People make mistakes, Presidents make mistakes.
Only two weeks into his presidency, Barack Obama has just admitted to one: Tom Daschle’s nomination.
Granted, some will say that he has made many other ones—yet to be recognized and admitted to.
Some will say, “Look, Obama has only been in office for a few days and he has already had to admit that he screwed up.”
Others will say, “Look, Bush screwed up royally and frequently for eight years and he never admitted doing so,” or, at best, he drudgingly admitted that “mistakes were made.”
The general consensus—and the truth—lie somewhere in between.
Now, as a Democrat and an Obama supporter, I could continue and say, “It takes a big man to admit his mistakes,” or to be entirely correct, ” It takes a big person to admit when he, or she, is wrong,” but I won’t.
I just want to go on record to say that I am disappointed by the pathetic vetting process thus far used by the Obama administration and join Maureen Dowd (in her New York Times column, “Well, That Certainly Didn’t Take Long “) in rebuking him for this.

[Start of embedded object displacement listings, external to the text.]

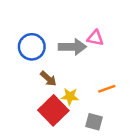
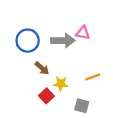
red square: (53, 110) -> (46, 96), size x0.6

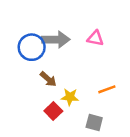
gray arrow: (63, 41) -> (56, 40), moved

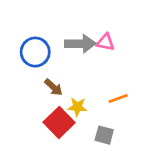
gray arrow: (56, 40) -> (80, 44), moved
red square: (53, 111) -> (59, 122), size x1.5

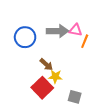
brown arrow: (53, 87) -> (46, 64), moved
orange line: (118, 98) -> (85, 41), moved, turned -48

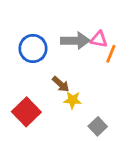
red square: (42, 88) -> (26, 112), moved
gray square: (75, 97) -> (98, 126), turned 32

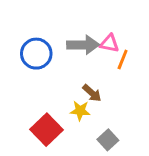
brown arrow: (61, 84) -> (92, 93), moved
red square: (26, 112) -> (46, 130), moved

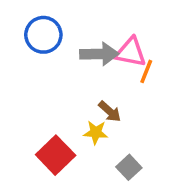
pink triangle: (109, 43) -> (131, 52), size x1.4
blue circle: (36, 54) -> (43, 35), moved

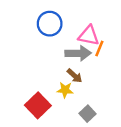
blue circle: (43, 35) -> (50, 24), moved
gray arrow: (99, 54) -> (78, 53), moved

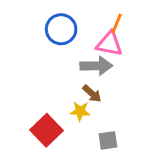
orange line: (99, 49) -> (117, 23), moved
gray square: (88, 114) -> (108, 140), turned 35

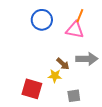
gray arrow: (96, 66) -> (87, 59), moved
red square: (46, 130) -> (32, 89), turned -30

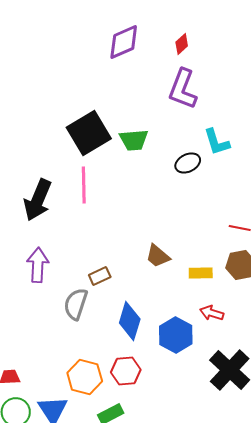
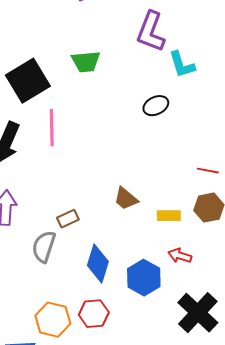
black square: (89, 133) -> (28, 81), moved
green trapezoid: (134, 140) -> (86, 62), moved
cyan L-shape: (217, 142) -> (182, 65), moved

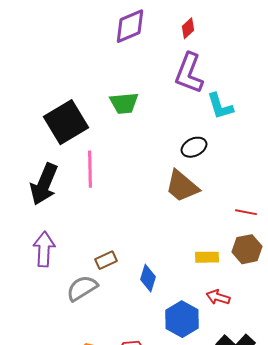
brown trapezoid: (126, 199) -> (182, 186), moved, size x1.4
gray semicircle: (44, 247) -> (82, 288), turned 40
blue diamond: (98, 264) -> (148, 278), moved, size x0.7

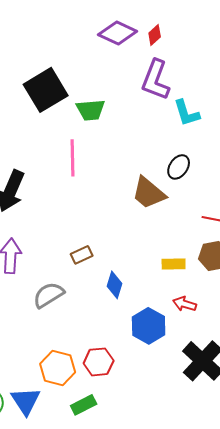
purple diamond: (130, 26) -> (118, 33), moved, turned 48
black square: (66, 122) -> (46, 90), moved
black ellipse: (194, 147) -> (179, 167), moved, turned -30
pink line: (90, 169) -> (73, 158), moved
brown rectangle: (106, 260) -> (82, 255), moved

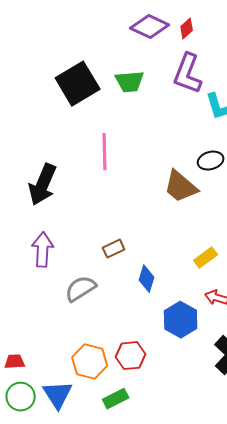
green trapezoid: (91, 110) -> (130, 82), moved
black ellipse: (179, 167) -> (211, 161), turned 40
yellow rectangle: (174, 264) -> (206, 258), turned -35

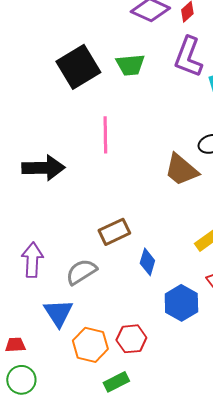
black arrow: (43, 185) -> (43, 168), turned -114
brown rectangle: (114, 249) -> (114, 232), size x1.4
purple arrow: (43, 250) -> (32, 260), moved
blue triangle: (58, 395) -> (58, 313), moved

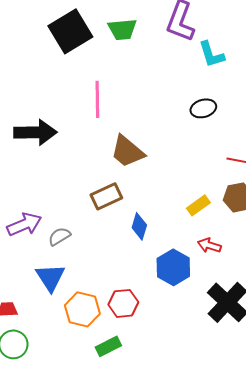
brown trapezoid: (181, 170) -> (127, 151), moved
purple arrow: (32, 260) -> (24, 224), turned 64
gray semicircle: (81, 272) -> (59, 236), moved, size x0.7

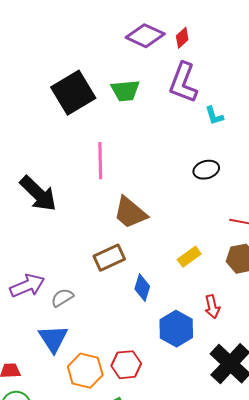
cyan L-shape: (211, 54) -> (214, 116), size x0.7
black arrow: (35, 132) -> (38, 194), turned 45
yellow rectangle: (198, 205) -> (189, 257), moved
red arrow: (209, 245) -> (212, 307), turned -120

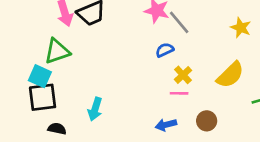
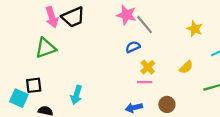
yellow semicircle: (230, 75) -> (186, 67), size x0.6
cyan square: (40, 76) -> (19, 98), moved
black square: (43, 97) -> (34, 85), size x0.7

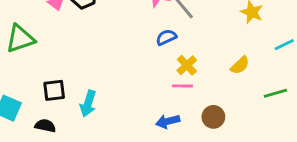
green triangle: (45, 48) -> (20, 39), moved
black square: (34, 85) -> (54, 90), moved

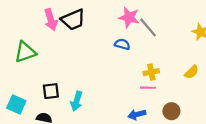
blue semicircle: (166, 37) -> (122, 44), moved, turned 40
yellow cross: (187, 65) -> (151, 72), turned 32

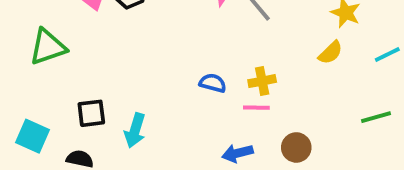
blue semicircle: (122, 44) -> (213, 83), moved
yellow semicircle: (192, 72) -> (330, 53), moved

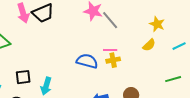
blue semicircle: (213, 83) -> (87, 61), size x1.5
pink line: (256, 108) -> (110, 50), moved

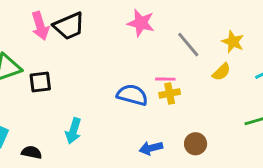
gray line: (110, 20) -> (188, 45), moved
black square: (23, 77) -> (40, 82), moved

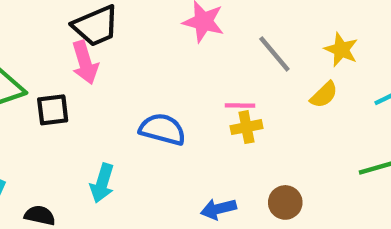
pink arrow: (40, 26) -> (85, 62), moved
blue semicircle: (132, 95) -> (162, 129), moved

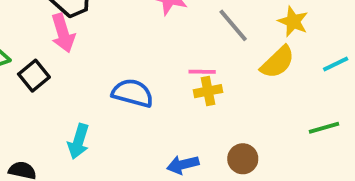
yellow semicircle: (324, 95) -> (278, 62), size x1.4
black square: (53, 110) -> (34, 76), turned -32

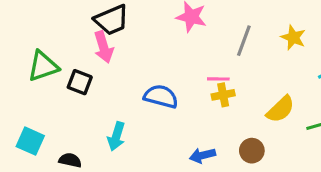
gray line: (233, 25) -> (244, 41), turned 60
yellow semicircle: (278, 62) -> (281, 109), moved
black square: (34, 76) -> (80, 82), turned -30

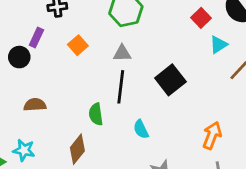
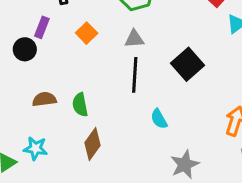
green semicircle: (96, 114) -> (80, 105), moved

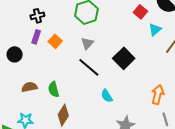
purple rectangle: (42, 27) -> (36, 37), moved
gray triangle: (134, 39) -> (87, 43), turned -40
black line: (135, 75) -> (89, 67), turned -50

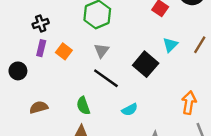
cyan triangle: (155, 30) -> (170, 45), moved
green semicircle: (54, 89) -> (83, 106), moved
cyan semicircle: (107, 96) -> (130, 110), turned -80

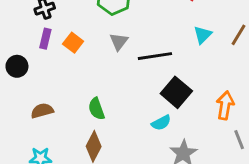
black square: (146, 64) -> (176, 92), moved
black line: (106, 78) -> (155, 56), moved, turned -44
cyan semicircle: (130, 110) -> (161, 123), moved

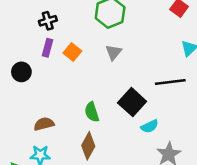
black line: (155, 56) -> (170, 82), moved
black square: (176, 92) -> (132, 102), moved
brown semicircle: (42, 111) -> (44, 124), moved

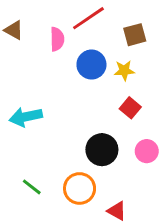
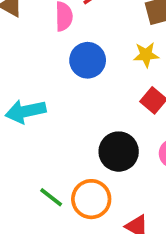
blue circle: (91, 65) -> (88, 60), moved
green line: (32, 187) -> (51, 197), moved

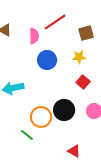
orange circle: (91, 199) -> (41, 117), moved

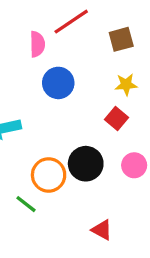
yellow star: (79, 57) -> (126, 85), moved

But, I also join Dowd in criticizing Mr. Obama for his handling of the stimulus package.
Both for not having “taken a red pencil to the $819 billion stimulus bill and [slashing] all the provisions that looked like caricatures of Democratic drunken-sailor spending.,” and for the fact that he “has been spending so much time trying — and failing — to win over Republicans that he may not have noticed the disillusionment in his own ranks.”
And now, as Ms. Dowd concludes, “Aux barricades!”
The author is a retired U.S. Air Force officer and a writer.